Do you really think the NBA will let Nikola Jokic and your gritty little Nuggets snuff out the Suns without a fight?
No team wins its first championship without adversity. Why should the Nuggets be any different?
“Things have gone our way so far. We haven’t had much adversity in the postseason,” Nuggets coach Michael Malone said Thursday. “So what’s going to be important is if and when we face that adversity, how do we react? Not over-react. And not panic.”
When last we saw Denver and Phoenix on the basketball floor, 37-year-old Suns guard Chris Paul was limping toward retirement and a spicy crowd in Ball Arena demanded a sweep by chanting: “Nugs in four!”
The Nuggets are rolling. And the Joker has jokes.
Asked what he anticipated in Phoenix for Game 3, with the Suns’ backs against the wall, Jokic deadpanned: “I expect they (will) surrender.”
OK, don’t get your undies in a bunch, Kevin Durant.

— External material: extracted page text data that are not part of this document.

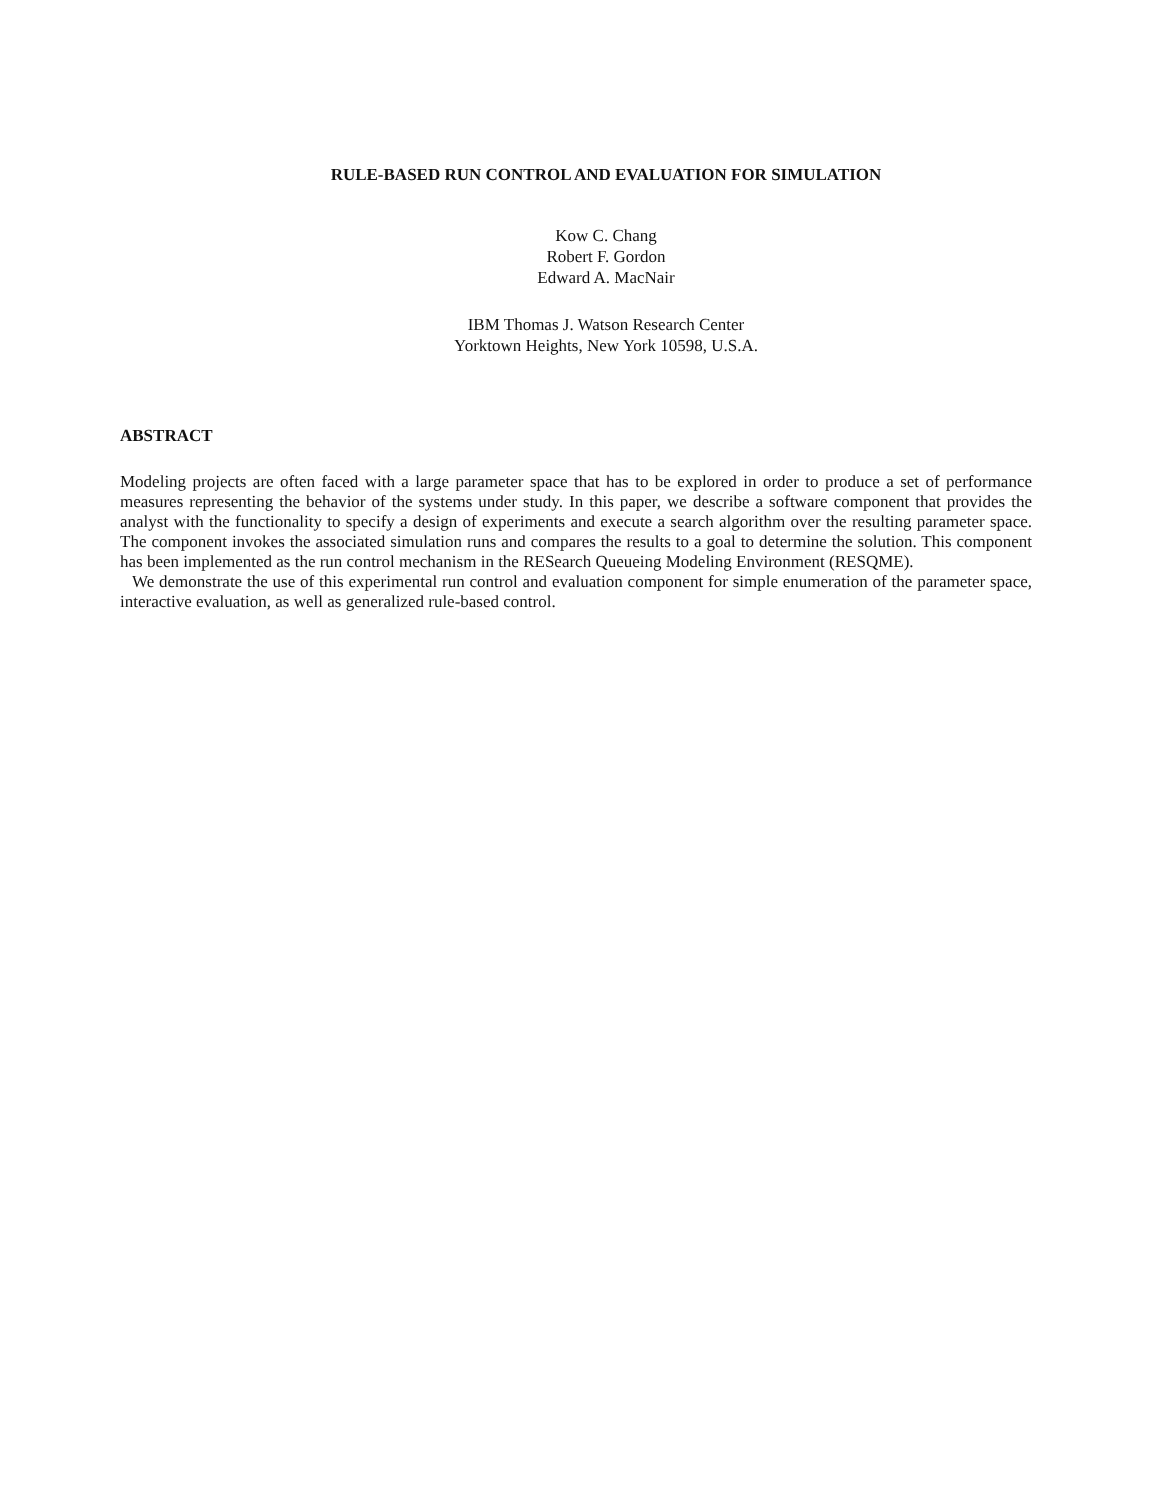RULE-BASED RUN CONTROL AND EVALUATION FOR SIMULATION
Kow C. Chang
Robert F. Gordon
Edward A. MacNair
IBM Thomas J. Watson Research Center
Yorktown Heights, New York 10598, U.S.A.
ABSTRACT
Modeling projects are often faced with a large parameter space that has to be explored in order to produce a set of performance measures representing the behavior of the systems under study. In this paper, we describe a software component that provides the analyst with the functionality to specify a design of experiments and execute a search algorithm over the resulting parameter space. The component invokes the associated simulation runs and compares the results to a goal to determine the solution. This component has been implemented as the run control mechanism in the RESearch Queueing Modeling Environment (RESQME).
We demonstrate the use of this experimental run control and evaluation component for simple enumeration of the parameter space, interactive evaluation, as well as generalized rule-based control.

Without a doubt, Jokic was kidding. We all know he rarely talks smack, and when Jokic does, it’s usually in a self-deprecating manner.

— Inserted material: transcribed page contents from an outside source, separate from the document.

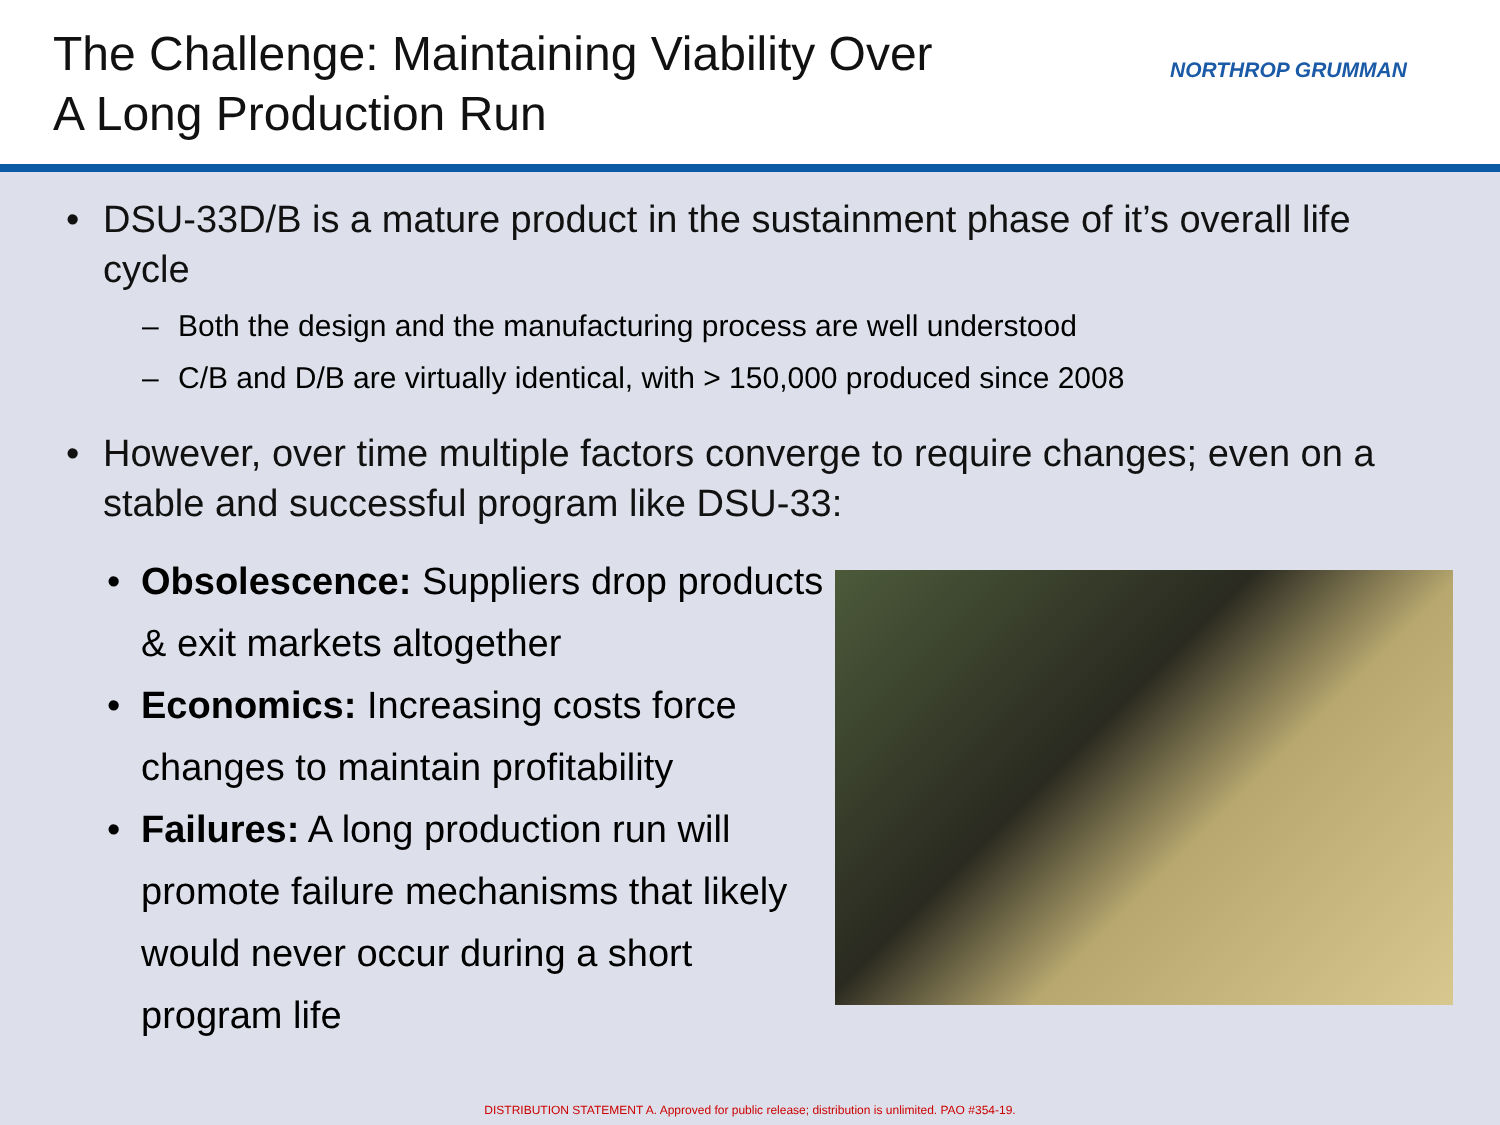The Challenge: Maintaining Viability Over
A Long Production Run
NORTHROP GRUMMAN
• DSU-33D/B is a mature product in the sustainment phase of it’s overall life cycle
– Both the design and the manufacturing process are well understood
– C/B and D/B are virtually identical, with > 150,000 produced since 2008
• However, over time multiple factors converge to require changes; even on a stable and successful program like DSU-33:
• Obsolescence: Suppliers drop products & exit markets altogether
• Economics: Increasing costs force changes to maintain profitability
• Failures: A long production run will promote failure mechanisms that likely would never occur during a short program life
DISTRIBUTION STATEMENT A. Approved for public release; distribution is unlimited. PAO #354-19.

The Nuggets, however, are thoroughly amused by their role as a No. 1 seed that entered the playoffs as an underdog to Phoenix, established by Las Vegas oddsmakers as the favorite to emerge from the West. We know that bit of disrespect stuck in the craw of Malone, because he mentions the favored status of KD, CP3 and Devin Booker on the regular, often without prompting.
“It’s a big stage,” Malone said. “We all understand the regular season is great. But names and reputations and careers are built with what you do in the postseason.”
On this big stage, the Suns have revealed themselves to be a surprisingly soft team that loves the mid-range jumper too much. But across the league, Phoenix has a loftier reputation that the Nuggets, in no small part due to Durant’s well-documented history as the most dangerous scorer of on the planet this side of Stephen Curry.
All joking aside, Joker takes mild offense when asked what it will take for the Nuggets to “steal” one of the next two games in The Land of the Fading Suns.
“Why one?” said Jokic, absolutely serious about trying to end this best-of-seven series in Phoenix.
Yes, your gritty little Nuggets are all grown up … and more than a little spicy.
In the next stage of their playoff development, we will see how the Nuggets react to the pitfalls and adversity that awaits every NBA team without a championship pedigree.
I don’t buy the conspiracy theories about the court being tilted unfairly in favor of storied franchises and superstars. But I do believe referees are human, too. And it would surprise nobody, least of all me, after the Nuggets shot 21 free throws in Game 2, while the Suns only earned five attempts from the charity stripe, if Durant and Booker enjoy a favorable whistle in their barn.
While Paul certainly belongs in the debate regarding the greatest point guards of all time, he looked old and a step slow before leaving the Nuggets’ 97-87 victory with a groin strain.
Rather than dooming Phoenix to a fate worse than a sweep, I believe CP3’s absence might actually benefit the Suns in the short term. Why?
For a team that needs to amp up its aggression, backup point guard Cam Payne has a more downhill mentality than Paul. And one of my hoops mentors, former Nuggets coach Doug Moe, taught me long ago that a team rich in talent is likely to perform above all expectations during the first game a star is forced to watch from the sideline.
We recently witnessed this classic all-for-one, win-it-for-Paul theory on full display when Philadelphia thumped Boston in their series opener, despite the absence of Sixers center and new league MVP Joel Embiid.
With NBA history firmly on the side of teams holding a 2-0 series lead, the Nuggets are loose. But they aren’t messing around.
A big step toward a sweep would be to demoralize Phoenix in Game 3.
And it’s Denver that needs to look at this opportunity with the mentality it’s “a must win,” Jokic insisted. “We have our confidence .. We have the momentum. We are playing really good. So why not?”